Mientras no haya actos reñidos con la ley, los ciudadanos tienen derecho a salir a las calles a expresar civilizadamente sus reclamos por los olvidos reales o presuntos de sus mandatarios. Esos ciudadanos en su conjunto son lo que llamamos “pueblo”, la única entidad cívica que otorga o revoca los certificados de calidad a los políticos.
Hay que aprender a convivir con quienes tienen opiniones distintas a las nuestras. No tenemos derecho –ni los unos ni los otros– a aceptar un proyecto de país que no nos satisface, y esa debe ser la razón intelectual del diálogo para hacer, con el aporte de todas las vertientes y tendencias, el mejor diseño arquitectónico y la mejor construcción de eso denominado Estado, aunque haya elementos en su estructura y en sus accesorios que no nos satisfagan del todo.

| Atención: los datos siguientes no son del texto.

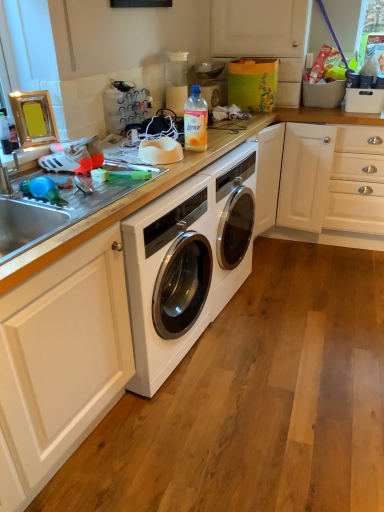
Question: Would you say translucent plastic bottle at center is to the left or to the right of matte white cabinet at upper right in the picture?

Choices:
 (A) right
 (B) left

Answer: (B)

Question: Is point (205, 148) closer or farther from the camera than point (259, 33)?

Choices:
 (A) farther
 (B) closer

Answer: (B)

Question: Which is nearer to the matte white cabinet at upper right?

Choices:
 (A) white glossy countertop at center
 (B) translucent plastic bottle at center

Answer: (A)

Question: Estimate the real-world distances between objects in this image. Which object is closer to the translucent plastic bottle at center?

Choices:
 (A) matte white cabinet at upper right
 (B) white glossy countertop at center

Answer: (B)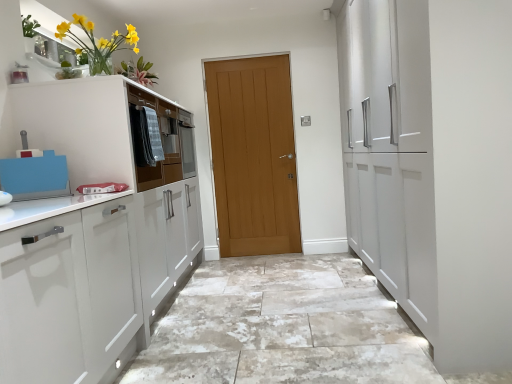
Locate an element on the screen. Image resolution: width=512 pixels, height=384 pixels. free space above light brown wooden door at center (from a real-world perspective) is located at coordinates (246, 56).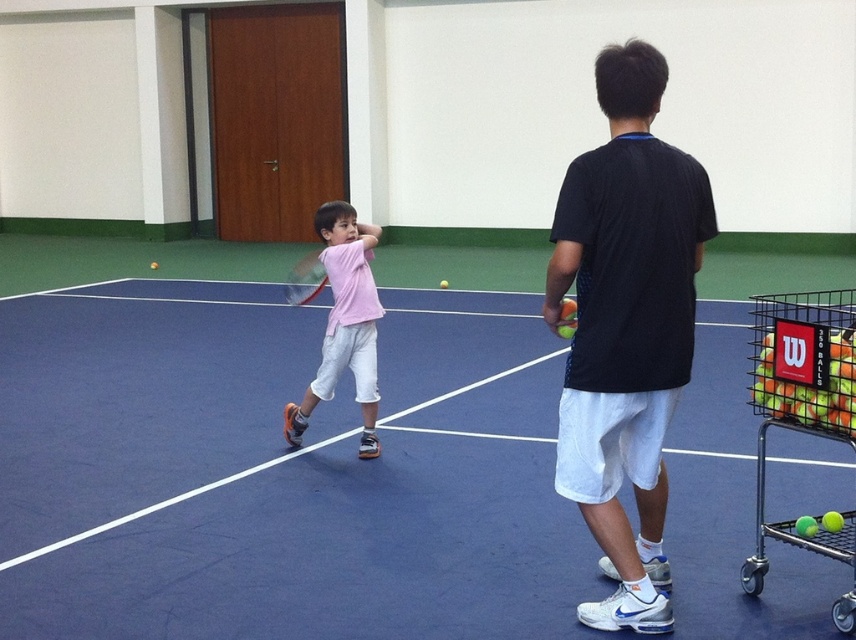
Is the position of green rubber tennis ball cart at right more distant than that of pink matte shirt at center?

No, green rubber tennis ball cart at right is in front of pink matte shirt at center.

The image size is (856, 640). I want to click on green rubber tennis ball cart at right, so click(803, 412).

Is point (568, 440) positioned behind point (294, 280)?

No, it is in front of (294, 280).

Is point (631, 612) behind point (290, 301)?

No, (631, 612) is closer to viewer.

Where is `black fabric shirt at center`? The image size is (856, 640). black fabric shirt at center is located at coordinates (626, 326).

Which of these two, black fabric shirt at center or yellow-green rubber tennis balls at lower right, stands shorter?

yellow-green rubber tennis balls at lower right is shorter.

Is black fabric shirt at center further to camera compared to yellow-green rubber tennis balls at lower right?

No.

This screenshot has width=856, height=640. Find the location of `black fabric shirt at center`. black fabric shirt at center is located at coordinates (626, 326).

You are a GUI agent. You are given a task and a screenshot of the screen. Output one action in this format:
    pyautogui.click(x=<x>, y=<y>)
    Task: Click on the black fabric shirt at center
    The width and height of the screenshot is (856, 640).
    Given the screenshot: What is the action you would take?
    pyautogui.click(x=626, y=326)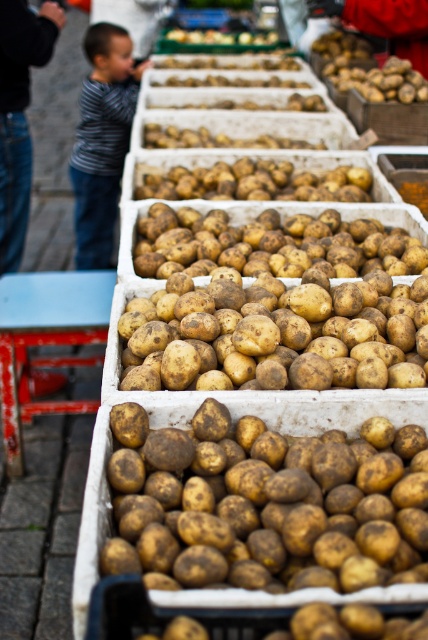
Question: From the image, what is the correct spatial relationship of brown rough potato at center in relation to rustic brown potato at center?

Choices:
 (A) right
 (B) left

Answer: (B)

Question: Which point appears closest to the camera in this image?

Choices:
 (A) tap(317, 369)
 (B) tap(104, 29)

Answer: (A)

Question: Does brown rough potato at center appear under brown matte potatoes at center?

Choices:
 (A) yes
 (B) no

Answer: (A)

Question: Is brown rough potato at center further to the viewer compared to striped shirt at left?

Choices:
 (A) no
 (B) yes

Answer: (A)

Question: Among these objects, which one is nearest to the camera?

Choices:
 (A) smooth blue table at center
 (B) brown matte potatoes at center
 (C) rustic brown potato at center

Answer: (B)

Question: Estimate the real-world distances between objects in this image. Which object is closer to the striped shirt at left?

Choices:
 (A) brown rough potato at center
 (B) smooth blue table at center

Answer: (B)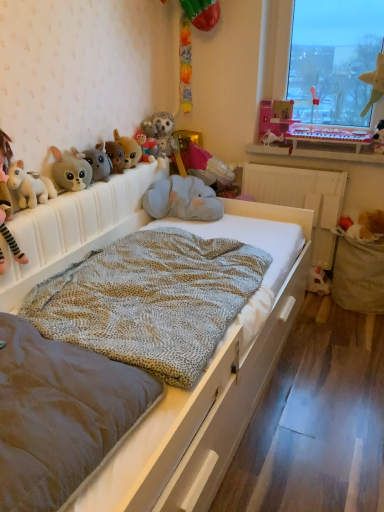
At what (x,y) coordinates should I click in order to perform the action: click on vacant point above white plastic keyboard at upper right (from a real-world perspective). Please return your answer as a coordinate pair (x, y). Looking at the image, I should click on (315, 147).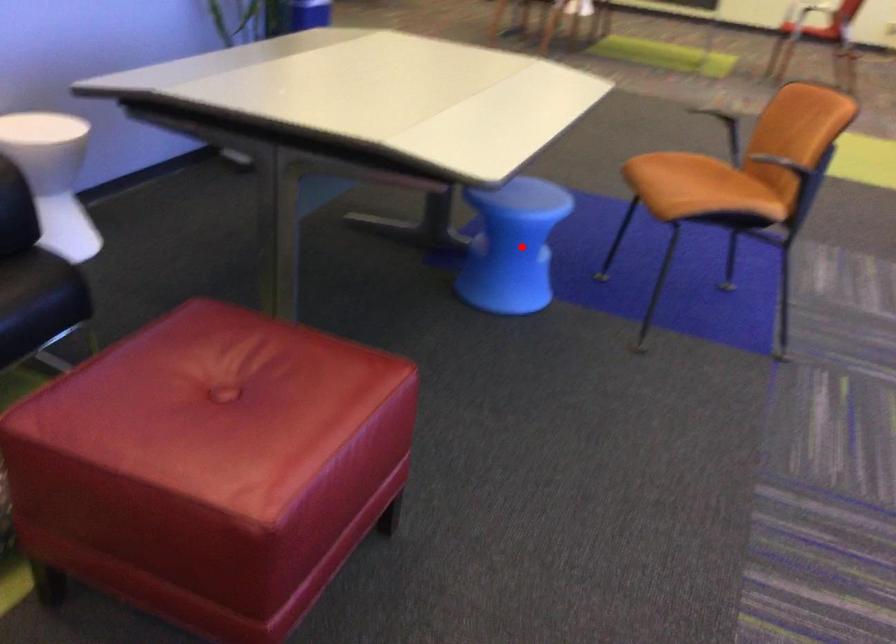
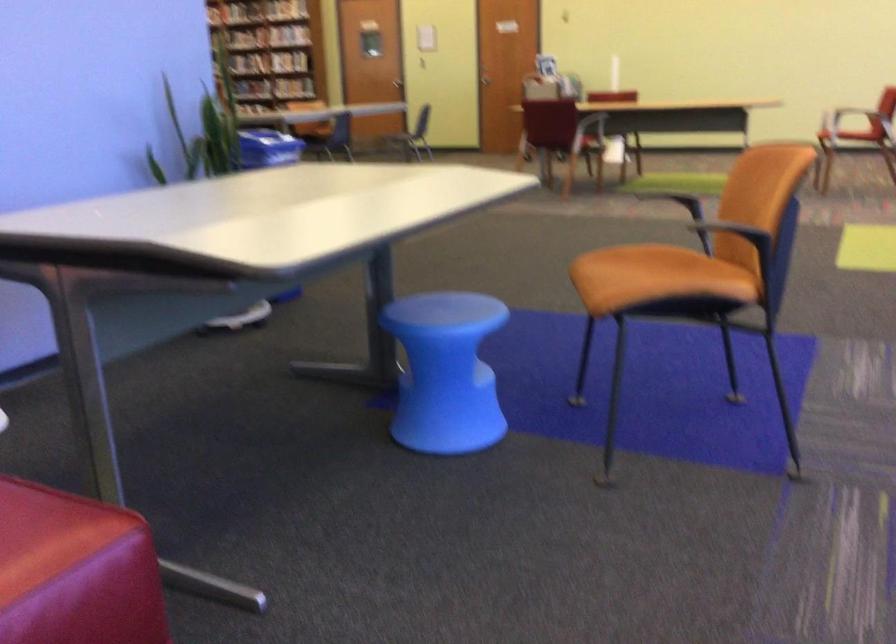
Locate, in the second image, the point that corresponds to the highlighted location in the first image.

(445, 372)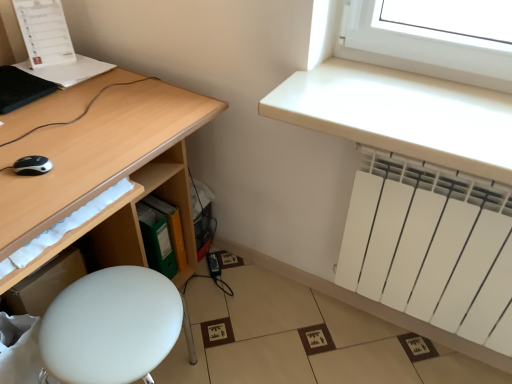
The width and height of the screenshot is (512, 384). I want to click on free location in front of white paper at upper left, so click(x=53, y=72).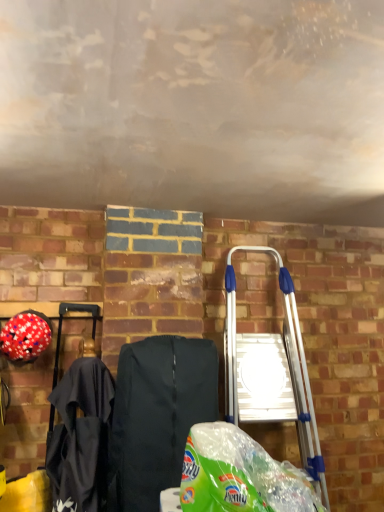
Question: From the image's perspective, is black fabric folding chair at center located above or below red matte helmet at left?

Choices:
 (A) above
 (B) below

Answer: (B)

Question: In terms of height, does black fabric folding chair at center look taller or shorter compared to red matte helmet at left?

Choices:
 (A) short
 (B) tall

Answer: (B)

Question: Which of these objects is positioned farthest from the silver metallic ladder at right?

Choices:
 (A) red matte helmet at left
 (B) black fabric folding chair at center
 (C) green plastic grocery bag at lower center

Answer: (A)

Question: Estimate the real-world distances between objects in this image. Which object is closer to the red matte helmet at left?

Choices:
 (A) silver metallic ladder at right
 (B) black fabric folding chair at center
 (C) green plastic grocery bag at lower center

Answer: (B)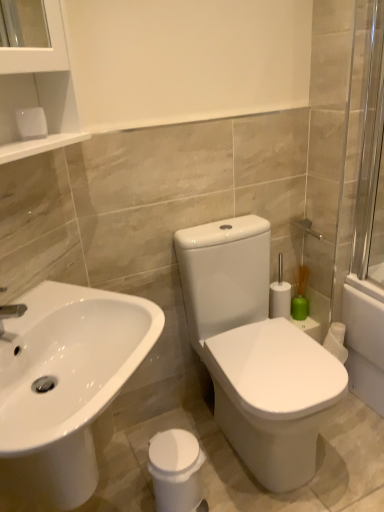
Find the location of `vacant region to the left of white glossy trash can at lower center`. vacant region to the left of white glossy trash can at lower center is located at coordinates (134, 484).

Finalmente, los diálogos tienen sentido si quienes conversan tienen niveles jerárquicos similares en un lado o en el otro, junto con cierta capacidad decisoria para no depender de una sola persona que lo resuelva todo. Veremos si se materializan los diálogos y los acuerdos se dan, pero mientras la representación sea más simple y el trámite más expedito, será también más fácil llegar a conclusiones. (O)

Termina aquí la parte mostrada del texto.